Et puis, pourquoi cette sortie furtive ? Dans quel but se serait-elle ainsi risquée dehors ? Elle n’avait ni parent, ni ami, ni même de simples connaissances à Paris. Comment aurait-elle quitté l’hôtel à l’insu de la comtesse de Valenfleurs ou de Vanda, près desquelles elle restait constamment ?

Cependant le jeune comte était dans une situation tellement bizarre, qu’il jugea prudent de prendre certaines précautions pour qu’un fait semblable ne se renouvelât pas.

Il était de la plus haute importance, à cause des événements survenus depuis quelques jours, que personne ne pût ni entrer dans l’hôtel, ni en sortir secrètement.

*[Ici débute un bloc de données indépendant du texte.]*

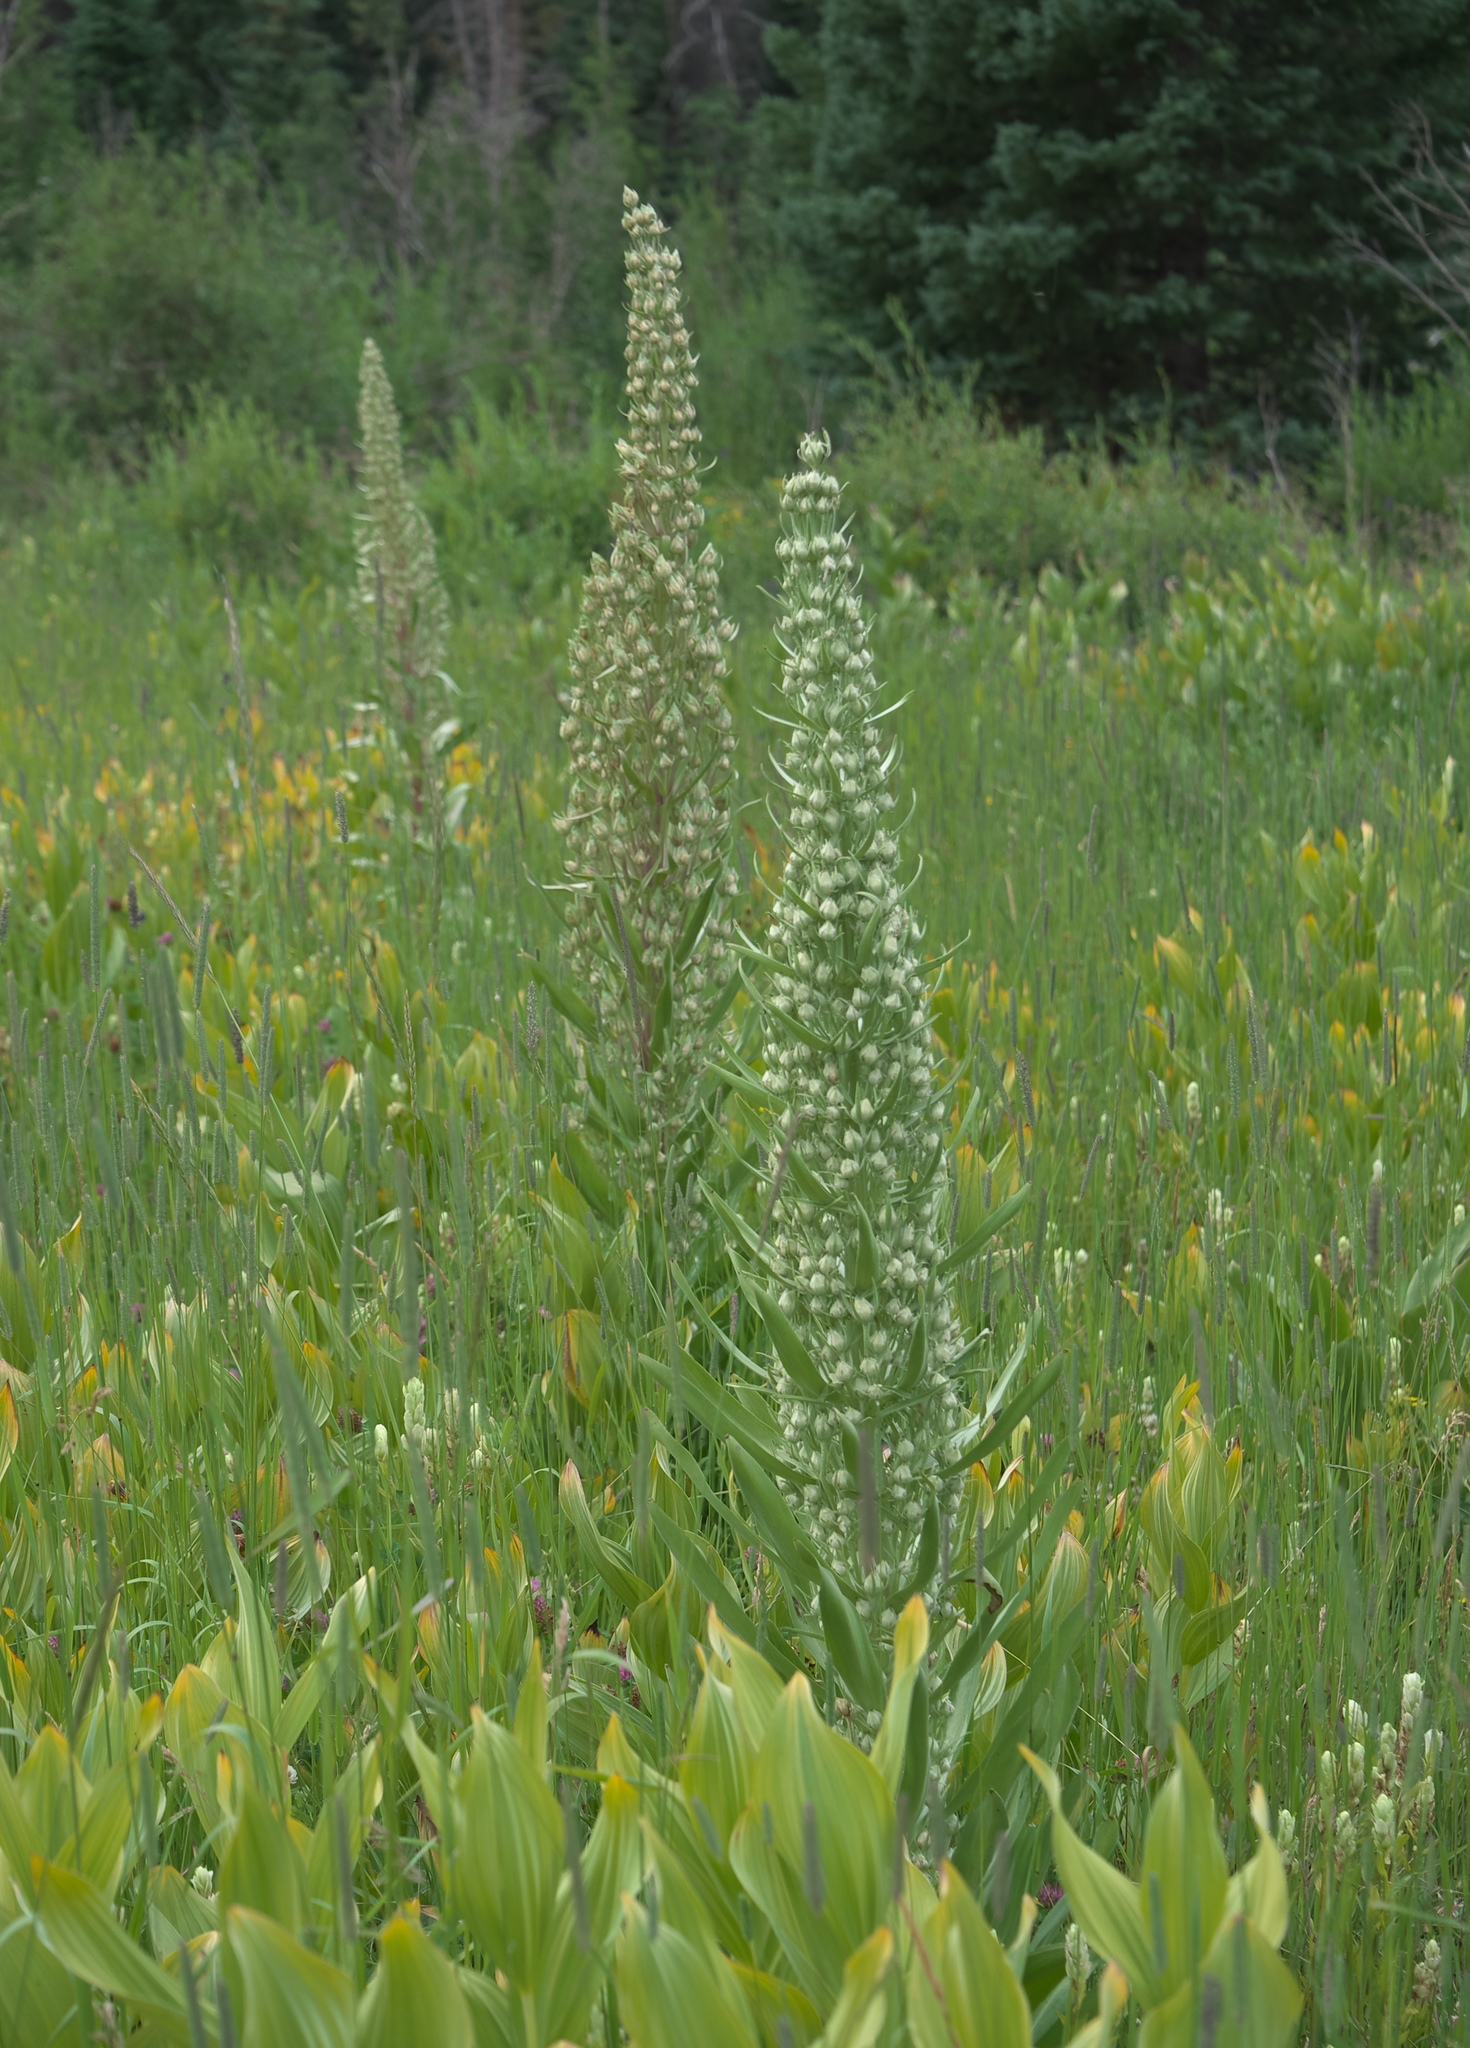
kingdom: Plantae
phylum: Tracheophyta
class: Magnoliopsida
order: Gentianales
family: Gentianaceae
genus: Frasera
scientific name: Frasera speciosa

Aussitôt rentré, au lieu de se rendre dans son appartement pour changer de toilette, il se dirigea vers le jardin.

Le jardinier chef, aidé par ses garçons, était occupé à sortir de la serre les orangers et les plantes rares pour les distribuer à leurs places habituelles pendant l’été dans les massifs.

Le jeune homme s’approcha du maître jardinier, échangea quelques paroles avec lui, puis il lui dit sans transition :

— Mon cher monsieur Bardot, faites-moi donc le plaisir de prendre avec vous un ou deux de vos aides, avec quelques planches de chêne assez épaisses, de longs clous et des marteaux, et de me suivre jusqu’au fond du parc ; j’ai cru m’apercevoir tout à l’heure que la porte condamnée n’était pas solide ; je voudrais la faire consolider devant moi, de telle sorte qu’il fût impossible de l’ouvrir.